Where the line containing "Overall, voiding was" appears in the records below, begin there and output each line verbatim through the last line.

* Provided records *
== == ==
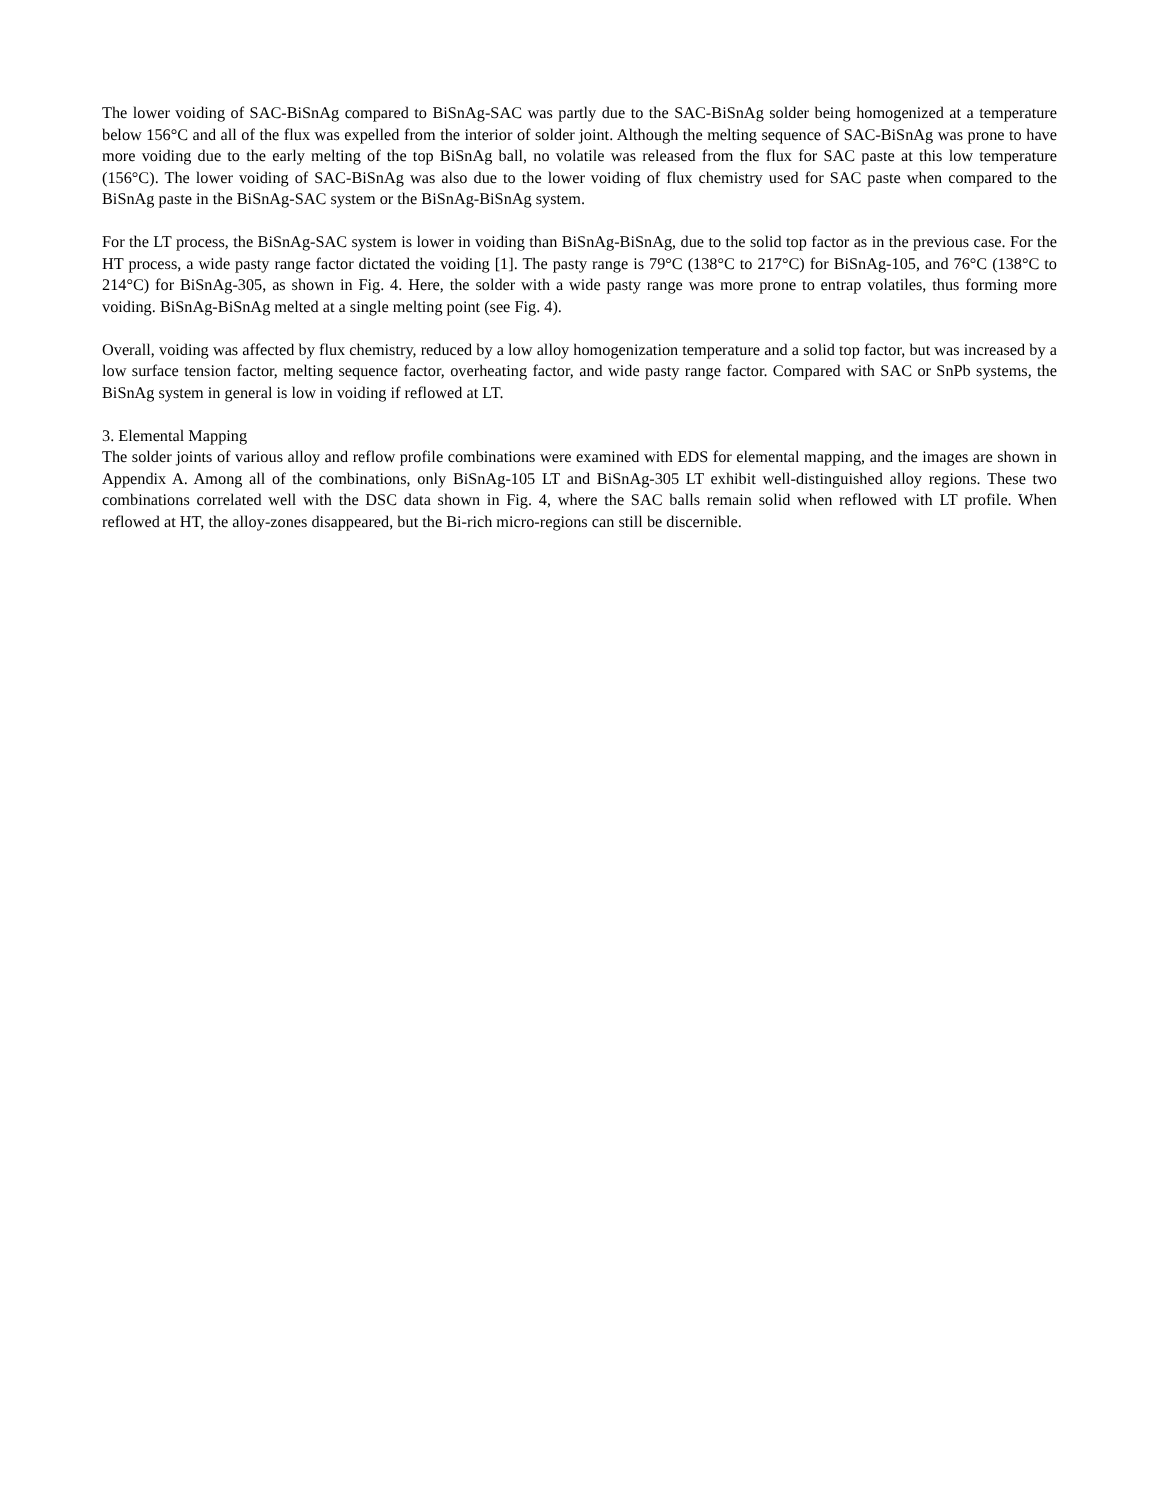The lower voiding of SAC-BiSnAg compared to BiSnAg-SAC was partly due to the SAC-BiSnAg solder being homogenized at a temperature below 156°C and all of the flux was expelled from the interior of solder joint. Although the melting sequence of SAC-BiSnAg was prone to have more voiding due to the early melting of the top BiSnAg ball, no volatile was released from the flux for SAC paste at this low temperature (156°C). The lower voiding of SAC-BiSnAg was also due to the lower voiding of flux chemistry used for SAC paste when compared to the BiSnAg paste in the BiSnAg-SAC system or the BiSnAg-BiSnAg system.
For the LT process, the BiSnAg-SAC system is lower in voiding than BiSnAg-BiSnAg, due to the solid top factor as in the previous case. For the HT process, a wide pasty range factor dictated the voiding [1]. The pasty range is 79°C (138°C to 217°C) for BiSnAg-105, and 76°C (138°C to 214°C) for BiSnAg-305, as shown in Fig. 4. Here, the solder with a wide pasty range was more prone to entrap volatiles, thus forming more voiding. BiSnAg-BiSnAg melted at a single melting point (see Fig. 4).
Overall, voiding was affected by flux chemistry, reduced by a low alloy homogenization temperature and a solid top factor, but was increased by a low surface tension factor, melting sequence factor, overheating factor, and wide pasty range factor. Compared with SAC or SnPb systems, the BiSnAg system in general is low in voiding if reflowed at LT.
3. Elemental Mapping
The solder joints of various alloy and reflow profile combinations were examined with EDS for elemental mapping, and the images are shown in Appendix A. Among all of the combinations, only BiSnAg-105 LT and BiSnAg-305 LT exhibit well-distinguished alloy regions. These two combinations correlated well with the DSC data shown in Fig. 4, where the SAC balls remain solid when reflowed with LT profile. When reflowed at HT, the alloy-zones disappeared, but the Bi-rich micro-regions can still be discernible.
== == ==
* Solution *
Overall, voiding was affected by flux chemistry, reduced by a low alloy homogenization temperature and a solid top factor, but was increased by a low surface tension factor, melting sequence factor, overheating factor, and wide pasty range factor. Compared with SAC or SnPb systems, the BiSnAg system in general is low in voiding if reflowed at LT.
3. Elemental Mapping
The solder joints of various alloy and reflow profile combinations were examined with EDS for elemental mapping, and the images are shown in Appendix A. Among all of the combinations, only BiSnAg-105 LT and BiSnAg-305 LT exhibit well-distinguished alloy regions. These two combinations correlated well with the DSC data shown in Fig. 4, where the SAC balls remain solid when reflowed with LT profile. When reflowed at HT, the alloy-zones disappeared, but the Bi-rich micro-regions can still be discernible.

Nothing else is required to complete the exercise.